TEVFİK FİKRET’İN DEDİĞİ GİBİ KÖKÜ MAZİDEYİZ
Dedelerinden devraldıkları sabunculuğu, hem bir gelenek hem de bir yaşam felsefesi olarak gören Murat Said Yaşar, “Bu meslek bize genetik olarak geçmiş gibi hissediyoruz. Sabuna bir adım gittik, o bize on adım geldi. Teberrüken başladık ama hakikaten mübarek oldu” diyor.
ODA SICAKLIĞINDA, GELENEKSEL YÖNTEMLERLE ÜRETİLİYOR
Yaşar, sabun üretiminde dikkat ettikleri en önemli unsurun ‘doğallık’ olduğunu belirterek şunları söylüyor:
“Biz sabunu 20 derece gibi oda sıcaklığında yapıyoruz. Yağları kaynatmıyoruz çünkü ısıtıldığında faydalı elementler, özellikle zeytinyağındaki gliserin yok oluyor. Kaynatarak yapılan sabunlar doğal gibi görünse de cilt ve saç için faydalı olmaz. Bizim sabunlarımız hem şifa niyetine hem de günlük temizlikte kullanılabilir.”
MARKETLERDE DEĞİL, DOĞRUDAN TÜKETİCİYE
Ürünlerini zincir marketlere vermediklerini belirten Yaşar, “Biz sabunu gelişi güzel üretmiyoruz. Kimin neye ihtiyacı varsa ona özel sabun yapıyoruz. Marketle değil müşteriyle doğrudan bağ kuruyoruz. Bizi bulan bir daha bırakmaz” ifadelerini kullanıyor.
HER DERDE DEVA SABUNLAR: AYAK KOKUSUNDAN ÇATLAĞA KADAR
Murat Said Yaşar’ın sabunları sadece temizlik değil, aynı zamanda birçok cilt ve saç problemine de çözüm sunuyor. Ayak kokusu, saç dökülmesi, cilt lekeleri, hamilelik sonrası çatlaklar ve hatta güneş yanıklarına karşı sabun ürettiklerini belirten yaşar, cilt sorunlarını çözüyoruz. Leke, çatlak, sivilce izi, dökülme… Biz sabunla bunlara derman olmaya çalışıyoruz.”
“ARTIK İHRACAT YAPMIYORUZ, ÇÜNKÜ HUZURUMUZ BOZULUYOR”
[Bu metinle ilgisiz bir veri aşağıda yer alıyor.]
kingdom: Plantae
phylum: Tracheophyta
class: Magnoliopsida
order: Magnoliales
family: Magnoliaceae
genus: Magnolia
Bir dönem yurt dışına sabun gönderdiklerini ama bu işi bıraktıklarını söyleyen Yaşar, “Çok kazanıyorduk ama konforumuz bozuldu. Hayatın içinde olmak varken, sadece para kazanmak için kendimizi yıpratmak istemedik” diyor.